Exercise objective: The answer is one number. Say how many lines in the entries below include the word "Liebe".

Data provided:
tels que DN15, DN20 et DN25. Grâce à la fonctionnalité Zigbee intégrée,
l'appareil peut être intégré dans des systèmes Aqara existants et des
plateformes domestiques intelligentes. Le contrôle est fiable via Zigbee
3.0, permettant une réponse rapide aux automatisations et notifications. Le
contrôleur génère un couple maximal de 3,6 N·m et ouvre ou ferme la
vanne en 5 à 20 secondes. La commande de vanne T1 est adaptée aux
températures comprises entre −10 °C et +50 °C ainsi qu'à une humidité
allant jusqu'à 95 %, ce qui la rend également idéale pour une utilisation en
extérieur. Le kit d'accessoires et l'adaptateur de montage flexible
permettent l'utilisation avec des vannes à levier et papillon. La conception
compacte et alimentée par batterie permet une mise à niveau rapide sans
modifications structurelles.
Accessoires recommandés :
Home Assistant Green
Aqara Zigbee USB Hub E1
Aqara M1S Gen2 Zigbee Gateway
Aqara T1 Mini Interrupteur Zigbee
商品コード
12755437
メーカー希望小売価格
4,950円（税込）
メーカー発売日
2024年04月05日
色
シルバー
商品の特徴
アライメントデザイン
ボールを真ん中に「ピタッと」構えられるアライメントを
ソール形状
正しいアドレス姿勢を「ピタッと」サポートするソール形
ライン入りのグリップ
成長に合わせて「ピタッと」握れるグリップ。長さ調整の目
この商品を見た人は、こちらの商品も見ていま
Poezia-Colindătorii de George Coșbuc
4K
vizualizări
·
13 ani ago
* * *
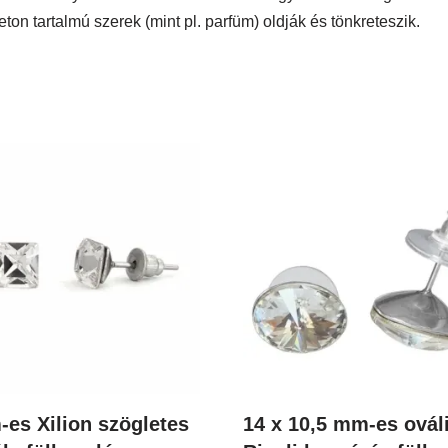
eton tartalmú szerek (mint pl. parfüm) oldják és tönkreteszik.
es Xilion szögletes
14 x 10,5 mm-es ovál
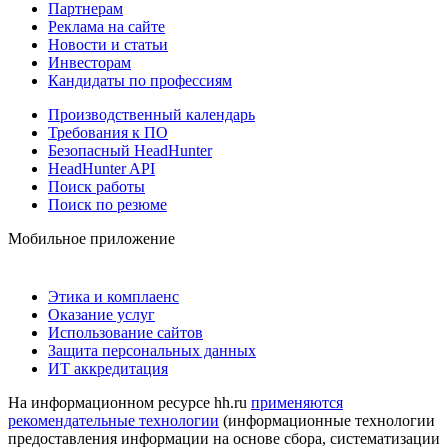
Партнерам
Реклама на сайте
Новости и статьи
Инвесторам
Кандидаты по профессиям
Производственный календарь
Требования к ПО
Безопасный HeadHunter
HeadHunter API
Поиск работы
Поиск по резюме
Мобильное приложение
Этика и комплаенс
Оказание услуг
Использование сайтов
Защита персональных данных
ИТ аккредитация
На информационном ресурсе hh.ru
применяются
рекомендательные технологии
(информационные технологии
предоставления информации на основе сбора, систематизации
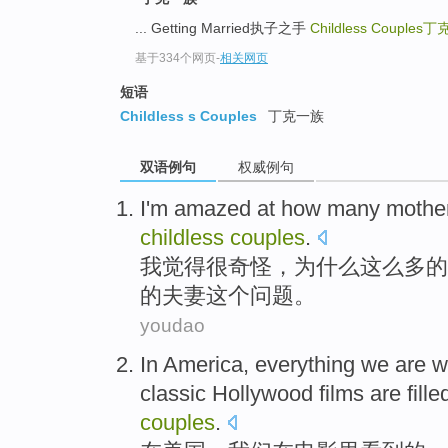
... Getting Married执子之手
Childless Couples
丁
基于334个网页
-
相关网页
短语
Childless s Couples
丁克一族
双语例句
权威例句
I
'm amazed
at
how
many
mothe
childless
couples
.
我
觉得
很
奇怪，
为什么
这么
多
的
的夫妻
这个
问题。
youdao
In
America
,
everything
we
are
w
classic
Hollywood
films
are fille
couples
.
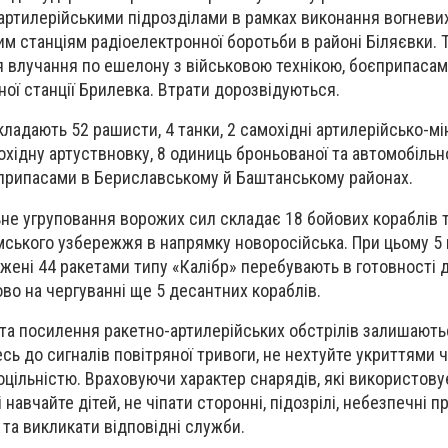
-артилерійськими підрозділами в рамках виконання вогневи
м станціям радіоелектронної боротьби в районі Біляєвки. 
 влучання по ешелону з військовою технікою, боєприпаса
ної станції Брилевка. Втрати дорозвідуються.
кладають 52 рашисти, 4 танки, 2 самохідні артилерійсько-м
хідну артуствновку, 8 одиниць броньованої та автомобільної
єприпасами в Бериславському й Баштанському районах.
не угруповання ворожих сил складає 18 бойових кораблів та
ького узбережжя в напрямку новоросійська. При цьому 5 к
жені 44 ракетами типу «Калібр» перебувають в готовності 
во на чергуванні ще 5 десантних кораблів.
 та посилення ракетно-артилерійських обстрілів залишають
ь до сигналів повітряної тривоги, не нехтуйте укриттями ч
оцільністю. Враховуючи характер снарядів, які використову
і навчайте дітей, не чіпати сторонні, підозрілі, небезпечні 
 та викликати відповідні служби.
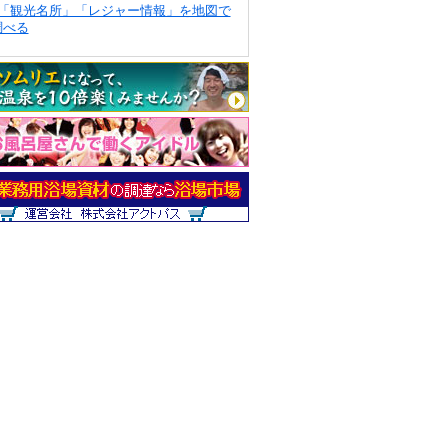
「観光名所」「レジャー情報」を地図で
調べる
==
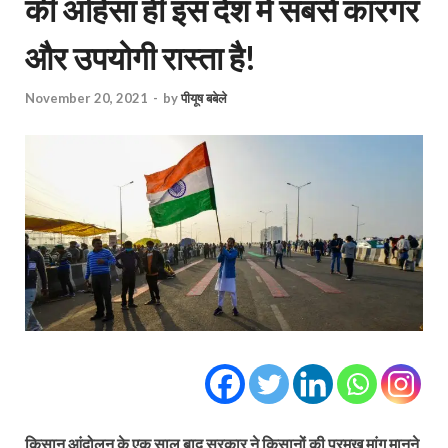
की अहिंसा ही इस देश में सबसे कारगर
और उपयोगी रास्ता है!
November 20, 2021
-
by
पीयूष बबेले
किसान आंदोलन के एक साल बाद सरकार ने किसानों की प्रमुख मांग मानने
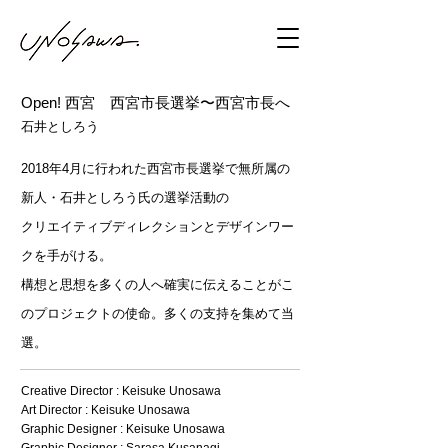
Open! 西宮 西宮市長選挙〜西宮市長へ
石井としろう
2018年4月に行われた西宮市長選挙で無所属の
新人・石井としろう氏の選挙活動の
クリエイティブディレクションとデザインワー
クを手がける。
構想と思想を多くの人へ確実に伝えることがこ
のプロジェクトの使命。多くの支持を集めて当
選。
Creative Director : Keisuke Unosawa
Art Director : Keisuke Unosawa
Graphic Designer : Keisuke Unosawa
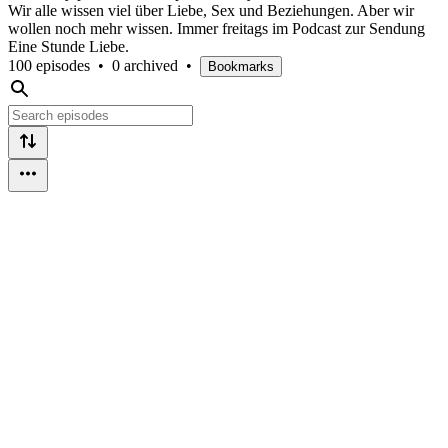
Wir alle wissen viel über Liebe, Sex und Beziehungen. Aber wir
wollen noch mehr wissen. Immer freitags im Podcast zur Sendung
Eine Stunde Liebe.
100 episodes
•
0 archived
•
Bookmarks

Solution to the problem: 2